Die beiden Landeskabinette von Berlin und Brandenburg wollen am 6. November in einer gemeinsamen Sitzung über die Konsequenzen des Volksentscheides zur Zukunft von Tegel beraten. Dies bestätigte eine Sprecherin der brandenburgischen Landesregierung der Berliner Morgenpost.

56,4 Prozent der Berliner hatten sich bei der Abstimmung am 24. September für den Weiterbetrieb des innerstädtischen Airports ausgesprochen und damit gegen die Schließungspläne der drei Gesellschafter Berlin, Brandenburg und Bund mehrheitlich votiert.

Müller glaubt nicht mehr an Runden Tisch

Die Sitzung der beiden Landesregierungen soll unmittelbar vor der bereits zuvor verabredeten gemeinsamen Landesplanungskonferenz Berlin-Brandenburg stattfinden. Zudem wollen sich die Gesellschafter in den nächsten Wochen verständigen.

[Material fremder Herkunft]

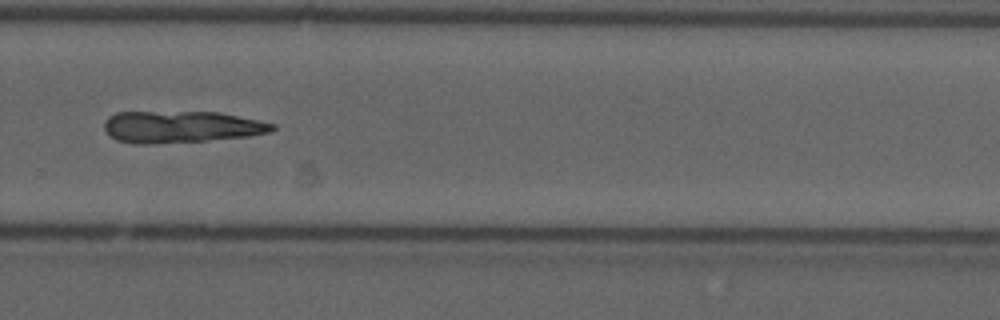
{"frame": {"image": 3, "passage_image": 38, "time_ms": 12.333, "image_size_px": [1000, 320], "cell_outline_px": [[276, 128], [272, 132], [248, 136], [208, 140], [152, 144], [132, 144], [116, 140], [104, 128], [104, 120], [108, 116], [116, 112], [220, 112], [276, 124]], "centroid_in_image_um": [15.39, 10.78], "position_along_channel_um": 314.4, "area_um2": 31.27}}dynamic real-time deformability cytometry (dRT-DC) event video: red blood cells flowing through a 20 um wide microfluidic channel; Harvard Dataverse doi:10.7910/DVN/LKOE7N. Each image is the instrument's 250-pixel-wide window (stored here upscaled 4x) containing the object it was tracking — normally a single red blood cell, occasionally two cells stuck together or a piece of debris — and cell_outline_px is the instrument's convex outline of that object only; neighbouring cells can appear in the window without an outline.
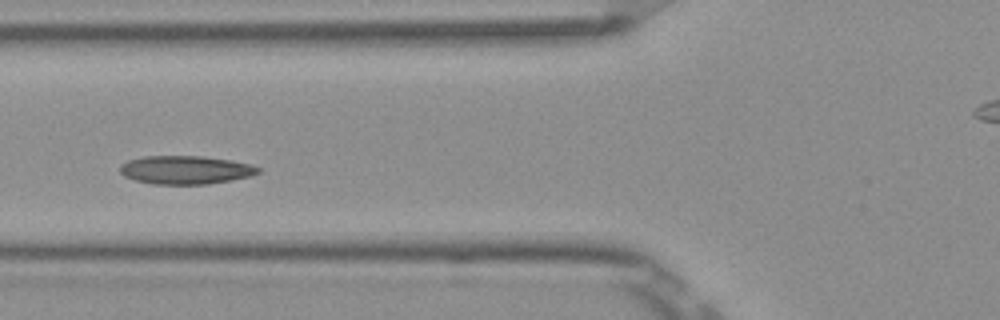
{"species": "Egyptian fruit bat (a non-hibernating species)", "species_latin": "Rousettus aegyptiacus", "temperature_condition": "room temperature", "stored_images_in_passage": 6, "camera_frame_rate_fps": 3000, "um_per_image_px": 0.085, "frame": {"image": 1, "passage_image": 6, "time_ms": 1.667, "image_size_px": [1000, 320], "cell_outline_px": [[260, 172], [252, 176], [232, 180], [208, 184], [152, 184], [136, 180], [124, 176], [120, 172], [120, 164], [128, 160], [144, 156], [204, 156], [232, 160], [252, 164], [260, 168]], "centroid_in_image_um": [15.8, 14.44], "position_along_channel_um": 110.0, "area_um2": 23.06}}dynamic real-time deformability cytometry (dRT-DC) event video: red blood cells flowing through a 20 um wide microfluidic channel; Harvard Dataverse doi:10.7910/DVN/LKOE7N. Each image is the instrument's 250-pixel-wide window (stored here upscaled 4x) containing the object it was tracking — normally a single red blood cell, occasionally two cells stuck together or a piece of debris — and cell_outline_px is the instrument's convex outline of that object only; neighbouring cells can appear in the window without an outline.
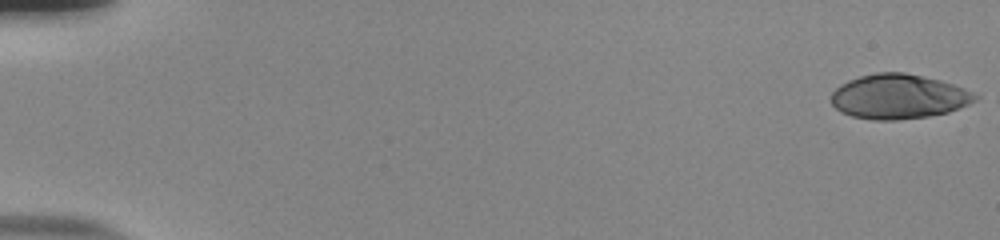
{"species": "human", "species_latin": "Homo sapiens", "temperature_condition": "room temperature", "stored_images_in_passage": 9, "camera_frame_rate_fps": 3000, "um_per_image_px": 0.085, "donor": {"sex": "male"}, "frame": {"image": 1, "passage_image": 1, "time_ms": 0.0, "image_size_px": [1000, 240], "cell_outline_px": [[980, 96], [976, 100], [968, 104], [948, 112], [928, 116], [896, 120], [872, 120], [852, 116], [840, 112], [832, 104], [832, 92], [840, 84], [848, 80], [860, 76], [876, 72], [904, 72], [924, 76], [940, 80], [964, 88]], "centroid_in_image_um": [76.37, 8.2], "position_along_channel_um": 8.6, "area_um2": 37.45}}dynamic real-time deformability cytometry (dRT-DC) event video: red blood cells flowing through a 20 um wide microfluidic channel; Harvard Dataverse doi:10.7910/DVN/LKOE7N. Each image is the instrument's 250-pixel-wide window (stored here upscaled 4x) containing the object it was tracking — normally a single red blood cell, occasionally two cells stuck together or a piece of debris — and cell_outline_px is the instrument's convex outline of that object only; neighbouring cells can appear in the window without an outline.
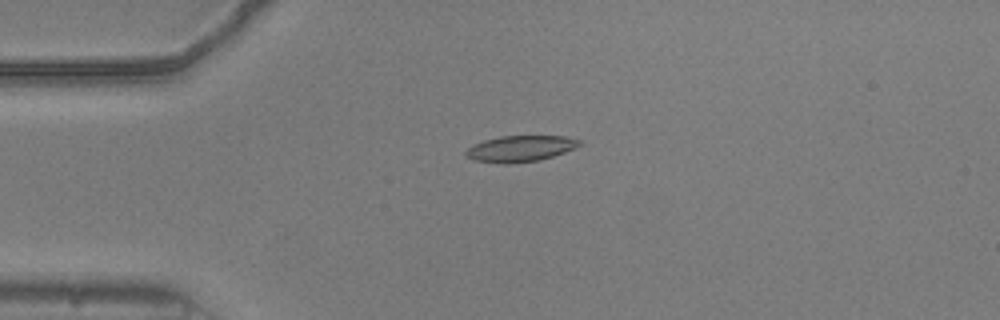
{"species": "common noctule bat (a hibernating species)", "species_latin": "Nyctalus noctula", "temperature_condition": "warm", "stored_images_in_passage": 54, "camera_frame_rate_fps": 3000, "um_per_image_px": 0.085, "animal": {"sex": "male", "body_mass_g": 20.5, "forearm_length_mm": 52.5}, "frame": {"image": 1, "passage_image": 13, "time_ms": 4.0, "image_size_px": [1000, 320], "cell_outline_px": [[580, 144], [564, 152], [540, 160], [504, 164], [476, 160], [464, 156], [464, 152], [468, 148], [484, 140], [500, 136], [564, 136], [580, 140]], "centroid_in_image_um": [44.18, 12.63], "position_along_channel_um": 40.8, "area_um2": 16.99}}
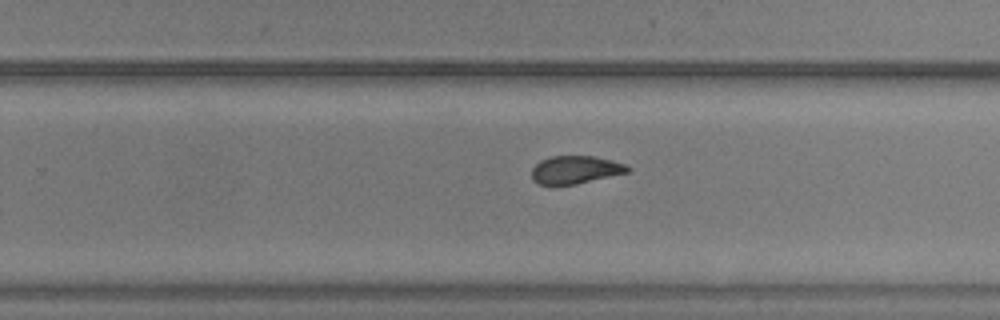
{"frame": {"image": 2, "passage_image": 34, "time_ms": 11.0, "image_size_px": [1000, 320], "cell_outline_px": [[632, 168], [628, 172], [576, 184], [556, 188], [552, 188], [536, 184], [532, 180], [532, 168], [540, 160], [552, 156], [592, 156], [612, 160], [624, 164]], "centroid_in_image_um": [48.82, 14.48], "position_along_channel_um": 281.0, "area_um2": 16.13}}
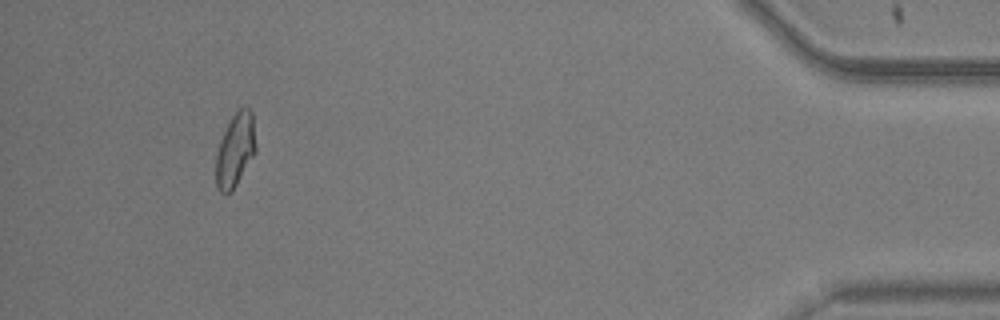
{"frame": {"image": 3, "passage_image": 50, "time_ms": 16.333, "image_size_px": [1000, 320], "cell_outline_px": [[256, 152], [236, 184], [224, 196], [216, 188], [216, 156], [220, 140], [232, 116], [244, 104], [252, 112], [256, 144]], "centroid_in_image_um": [20.0, 12.74], "position_along_channel_um": 415.2, "area_um2": 16.99}, "authors_computed_cell_mechanics": {"area_um2": 16.9643, "velocity_mm_per_s": 3.7776, "shape_relaxation_time_tau1_ms": 3.7384, "shape_relaxation_time_tau2_ms": 1.2, "deformation_change_tau1": 0.1305, "deformation_change_tau2": 0.051}}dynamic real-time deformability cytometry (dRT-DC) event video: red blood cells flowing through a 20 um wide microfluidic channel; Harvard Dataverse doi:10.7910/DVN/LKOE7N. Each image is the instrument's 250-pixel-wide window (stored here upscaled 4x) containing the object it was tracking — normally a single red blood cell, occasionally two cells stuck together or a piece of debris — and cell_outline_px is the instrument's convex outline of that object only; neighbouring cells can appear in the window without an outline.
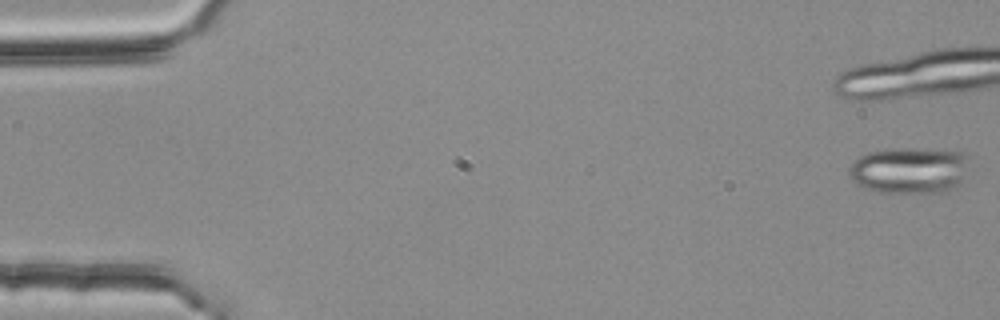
{"species": "common noctule bat (a hibernating species)", "species_latin": "Nyctalus noctula", "temperature_condition": "room temperature", "stored_images_in_passage": 7, "camera_frame_rate_fps": 3000, "um_per_image_px": 0.085, "animal": {"sex": "female", "body_mass_g": 25.1}, "frame": {"image": 1, "passage_image": 1, "time_ms": 0.0, "image_size_px": [1000, 320], "cell_outline_px": [[968, 156], [960, 184], [956, 188], [948, 192], [880, 192], [864, 188], [852, 180], [848, 176], [848, 168], [860, 156], [868, 152], [896, 148], [916, 148], [964, 152]], "centroid_in_image_um": [77.28, 14.47], "position_along_channel_um": 7.7, "area_um2": 32.43}}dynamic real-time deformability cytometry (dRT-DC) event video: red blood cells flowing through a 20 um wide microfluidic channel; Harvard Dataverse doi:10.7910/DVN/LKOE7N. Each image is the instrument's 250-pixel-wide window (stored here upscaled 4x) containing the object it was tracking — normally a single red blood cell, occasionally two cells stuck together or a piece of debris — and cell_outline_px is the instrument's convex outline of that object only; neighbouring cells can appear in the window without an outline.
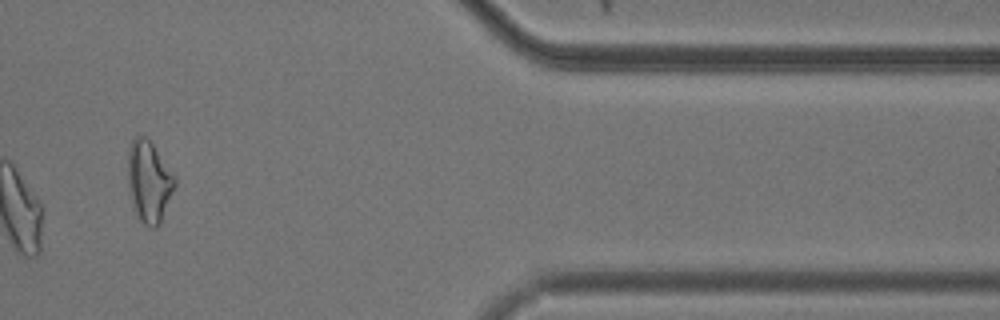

Offenbar hat sich Berlins Regierender Bürgermeister Michael Müller (SPD) inzwischen nicht nur von der Idee des runden Tisches oder einer Kommission verabschiedet, sondern auch von der Idee, dass eine namhafte Person die künftigen Gespräche moderiert. Stattdessen wird nach Informationen der Berliner Morgenpost ein Jurist gesucht, etwa ein ehemaliger Richter des Bundesverwaltungsgerichtes, der die rechtliche Bewertung vornehmen soll. Ein Name soll frühestens Ende dieser Woche genannt werden.

Von einem Schlichter ist keine Rede mehr

In der Senatssitzung war laut Teilnehmerinformationen am Dienstag von einem Schlichter nach dem Beispiel des verstorbenen CDU-Politikers Heiner Geißler im Konflikt um das Bahnprojekt Stuttgart 21 nicht mehr die Rede.

Die Berliner Senatssprecherin Claudia Sünder hatte nach der Sitzung mitgeteilt, dass die Ressorts des Berliner Senats eine Folgenabschätzung erstellen sollen, sollte Tegel nach Eröffnung des BER offen gehalten werden. "Wenn diese Folgenabschätzungen vorliegen, werden sie einem unabhängigen Gutachter vorgelegt", so Sünder. Die Ergebnisse gingen an die Fraktionen, deren Stellungnahmen an den Senat. Das Abgeordnetenhaus werde anschließend entscheiden.

Entscheidende Frage: Wie stehen Bund und Brandenburg zum Tegel-Weiterbetrieb?

Der Vizefraktionschef der SPD, Jörg Stroedter, sagte am Mittwoch: "Wir brauchen keinen Schlichter, da die Opposition ohnehin nicht mit an den Tisch kommen möchte." Er betonte: "Die Argumente sind auch längst ausgetauscht." Entscheidend sei nun vor allem, ob der Bund und Brandenburg bei einem Weiterbetrieb Tegels überhaupt mitmachen würden.

Damit schwenkt die SPD auf die Linie von Linke und Grünen um. Vertreter der Linken und der Grünen drängen darauf, dass erst mit den beiden Flughafen-Mitgesellschaftern gesprochen wird. Bleiben diese bei ihrer Position, dass Tegel geschlossen werde, brauche es keine Kommission und keinen Schlichter, so deren Argument.